Hi,
On Thu, 27 Mar 2003, Stephen Burke wrote:
> On Thu, 27 Mar 2003, Steve Traylen wrote:
> > As some point soon checkpointing comes into WP1 job submission
> > components. I think the theory is that at sensible points in the job the
> > state is recorded so it can be resumed from that point. I expect
> > there is something on the WP1 website.
>
> That's true, but it may well be that at least in HEP people don't use it
> because it's usually fairly easy to re-run jobs. On the other hand that
> also means that having jobs cancelled is not that disastrous. Actually
> with the current efficiency you might not notice the effect of a site
> deliberately killing jobs!
>
I think that people are quite likely to use checkpointing (if we did then
it would not have been implemented). I thought the efficiency was pretty
high (even if it does involve re-submission) at the moment for example...

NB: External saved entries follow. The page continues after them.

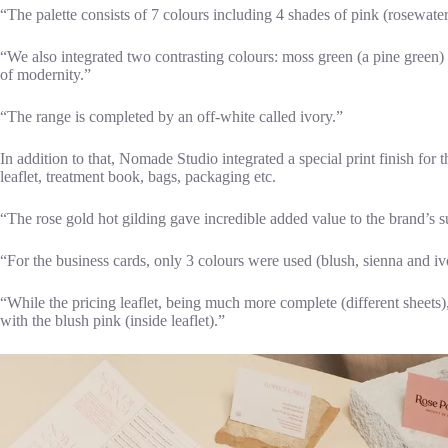
“The palette consists of 7 colours including 4 shades of pink (rosewater
“We also integrated two contrasting colours: moss green (a pine green) 
of modernity.”
“The range is completed by an off-white called ivory.”
In addition to that, Nomade Studio integrated a special print finish for t
leaflet, treatment book, bags, packaging etc.
“The rose gold hot gilding gave incredible added value to the brand’s s
“For the business cards, only 3 colours were used (blush, sienna and ivo
“While the pricing leaflet, being much more complete (different sheets)
with the blush pink (inside leaflet).”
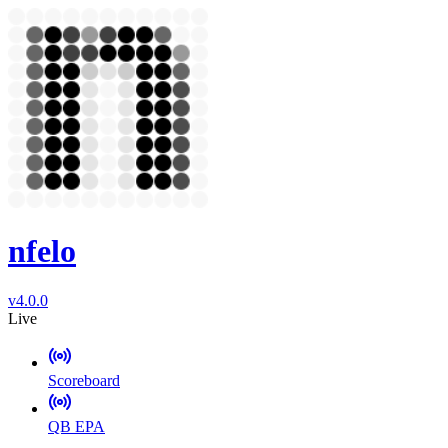
nfelo
v4.0.0
Live
Scoreboard
QB EPA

(I hope that it is OK to forward your mail Dominique... if not I
apologise)
XXXXXXXXXXXXXXXXXXXXXXXXXXXXXXXXXXXXXXXXXXXXXXXXXXXXXXXXXXXXXXXXXXXXXXXXXX
Date: Fri, 21 Mar 2003 04:35:24 +0100
From: Dominique Boutigny <[log in to unmask]>
To: Dr D J Colling <[log in to unmask]>, Gilbert Grosdidier
<[log in to unmask]>
Subject: Test result
Hi Dave and Gilbert,
The result of my last test with the BDII is 98% success, 1 job (over
100) has been lost, another one crashed but I think that it is due to a
problem at in2p3 which is unrelated to edg.
Cheers,
Dominique
XXXXXXXXXXXXXXXXXXXXXXXXXXXXXXXXXXXXXXXXXXXXXXXXXXXXXXXXXXXXXXXXXXXXXXXX
All the best,
david
|